It has been widely accepted that the spatial resolution of lens-based (far-field) optical microscopes is limited by the diffraction of light to several hundred nanometers.Recent years, to break the diffraction barrier, novel super-resolution techniques have emerged as a research frontier. Breaking the diffraction limit and thus improving the resolution of a far-field optical microscope to the order of sub-50 nm is the motivation of this research. In general, the point spread function (PSF) describes the imaging system response to a point input, therefore, improving the resolution is equivalent to decreasing the spatial extent of the PSF. Our approaches are intensely focused on engineering PSF of an imaging system through innovative nanophotonic techniques such as structured beams, superoscillatory lens, stimulated emission depletion microscopy (STED) -inspired means and so on.
Through manipulating diffraction of light with binary masks or gradient metasurfaces, some miniaturized and planar lenses have been reported with intriguing functionalities, especially for the modulation of the PSF of an imaging system. Thus, creating high spatial frequency or even superoscillatory components could be achieved in the focal region, which provides a viable solution for the label-free super-resolution optical imaging.

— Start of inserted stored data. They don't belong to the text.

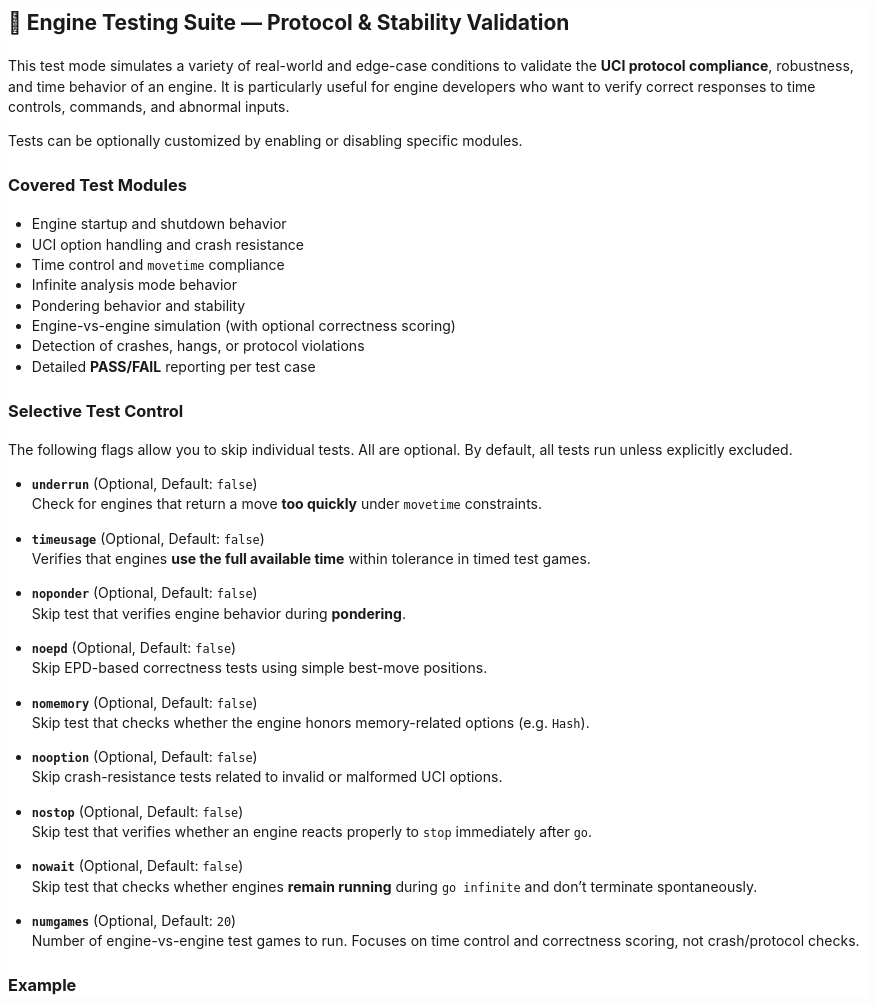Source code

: 
## 🧪 Engine Testing Suite — Protocol & Stability Validation

This test mode simulates a variety of real-world and edge-case conditions to validate the **UCI protocol compliance**, robustness, and time behavior of an engine. It is particularly useful for engine developers who want to verify correct responses to time controls, commands, and abnormal inputs.

Tests can be optionally customized by enabling or disabling specific modules.

### Covered Test Modules

- Engine startup and shutdown behavior  
- UCI option handling and crash resistance  
- Time control and `movetime` compliance  
- Infinite analysis mode behavior  
- Pondering behavior and stability  
- Engine-vs-engine simulation (with optional correctness scoring)  
- Detection of crashes, hangs, or protocol violations  
- Detailed **PASS/FAIL** reporting per test case

### Selective Test Control

The following flags allow you to skip individual tests. All are optional. By default, all tests run unless explicitly excluded.

- **`underrun`** (Optional, Default: `false`)  
  Check for engines that return a move **too quickly** under `movetime` constraints.

- **`timeusage`** (Optional, Default: `false`)  
  Verifies that engines **use the full available time** within tolerance in timed test games.

- **`noponder`** (Optional, Default: `false`)  
  Skip test that verifies engine behavior during **pondering**.

- **`noepd`** (Optional, Default: `false`)  
  Skip EPD-based correctness tests using simple best-move positions.

- **`nomemory`** (Optional, Default: `false`)  
  Skip test that checks whether the engine honors memory-related options (e.g. `Hash`).

- **`nooption`** (Optional, Default: `false`)  
  Skip crash-resistance tests related to invalid or malformed UCI options.

- **`nostop`** (Optional, Default: `false`)  
  Skip test that verifies whether an engine reacts properly to `stop` immediately after `go`.

- **`nowait`** (Optional, Default: `false`)  
  Skip test that checks whether engines **remain running** during `go infinite` and don’t terminate spontaneously.

- **`numgames`** (Optional, Default: `20`)  
  Number of engine-vs-engine test games to run. Focuses on time control and correctness scoring, not crash/protocol checks.

### Example
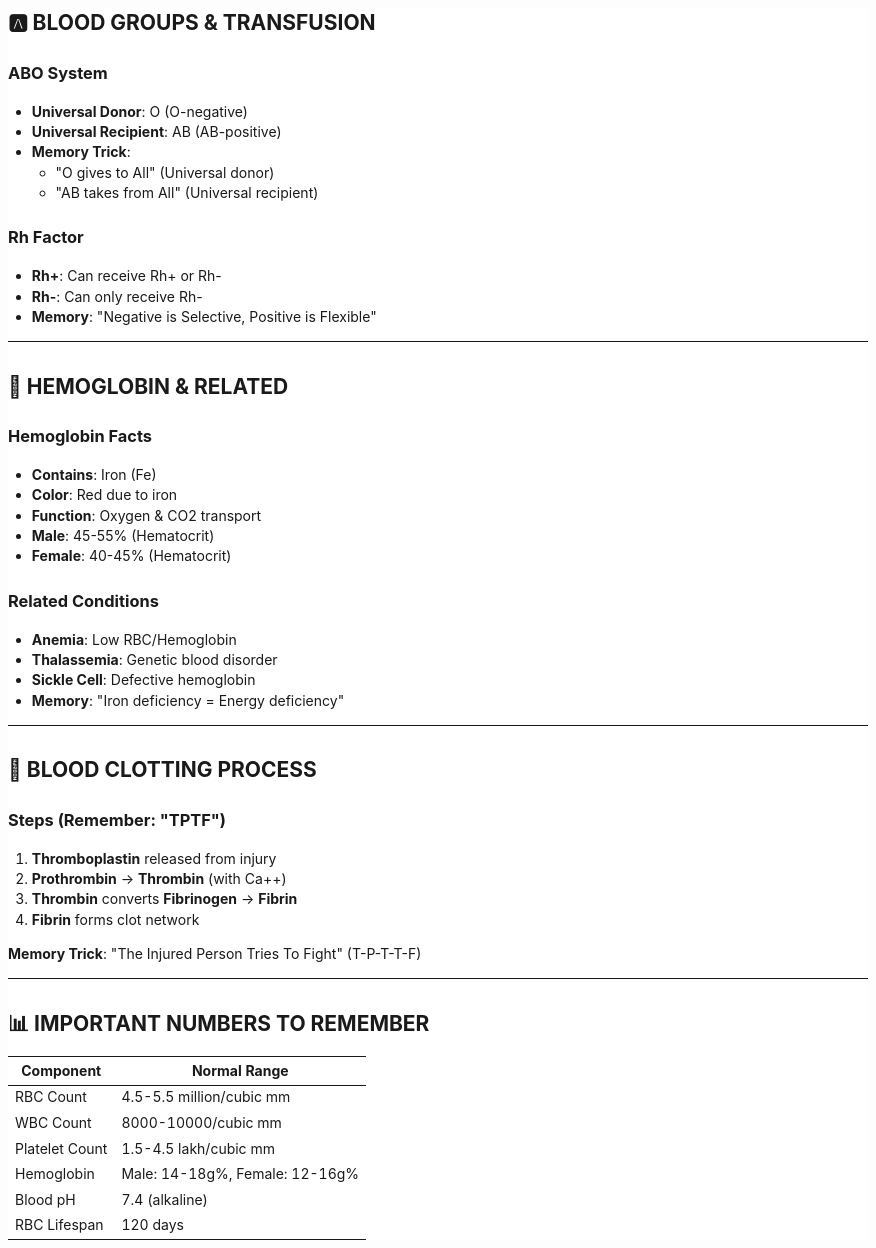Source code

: 
## 🅰️ BLOOD GROUPS & TRANSFUSION

### ABO System
- **Universal Donor**: O (O-negative)
- **Universal Recipient**: AB (AB-positive)
- **Memory Trick**: 
  - "O gives to All" (Universal donor)
  - "AB takes from All" (Universal recipient)

### Rh Factor
- **Rh+**: Can receive Rh+ or Rh-
- **Rh-**: Can only receive Rh-
- **Memory**: "Negative is Selective, Positive is Flexible"

---

## 🧬 HEMOGLOBIN & RELATED

### Hemoglobin Facts
- **Contains**: Iron (Fe)
- **Color**: Red due to iron
- **Function**: Oxygen & CO2 transport
- **Male**: 45-55% (Hematocrit)
- **Female**: 40-45% (Hematocrit)

### Related Conditions
- **Anemia**: Low RBC/Hemoglobin
- **Thalassemia**: Genetic blood disorder
- **Sickle Cell**: Defective hemoglobin
- **Memory**: "Iron deficiency = Energy deficiency"

---

## 🔄 BLOOD CLOTTING PROCESS

### Steps (Remember: "TPTF")
1. **Thromboplastin** released from injury
2. **Prothrombin** → **Thrombin** (with Ca++)
3. **Thrombin** converts **Fibrinogen** → **Fibrin**
4. **Fibrin** forms clot network

**Memory Trick**: "The Injured Person Tries To Fight" (T-P-T-T-F)

---

## 📊 IMPORTANT NUMBERS TO REMEMBER

| Component | Normal Range |
|-----------|--------------|
| RBC Count | 4.5-5.5 million/cubic mm |
| WBC Count | 8000-10000/cubic mm |
| Platelet Count | 1.5-4.5 lakh/cubic mm |
| Hemoglobin | Male: 14-18g%, Female: 12-16g% |
| Blood pH | 7.4 (alkaline) |
| RBC Lifespan | 120 days |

On the other hand, the concept of STED can be generalized to encompass any reversible saturable optical transition, including nonfluorescent ones, such as a transient saturated population of the molecular triplet state, saturated transient absorption, saturated plasmonic scattering, or in fact any reversible photoinduced transition between two states. Utilizing various nonlinear perceptions of light-matter interactions spurs the research into STED-inspired superresolution imaging techniques beyond sub-50 nm resolution.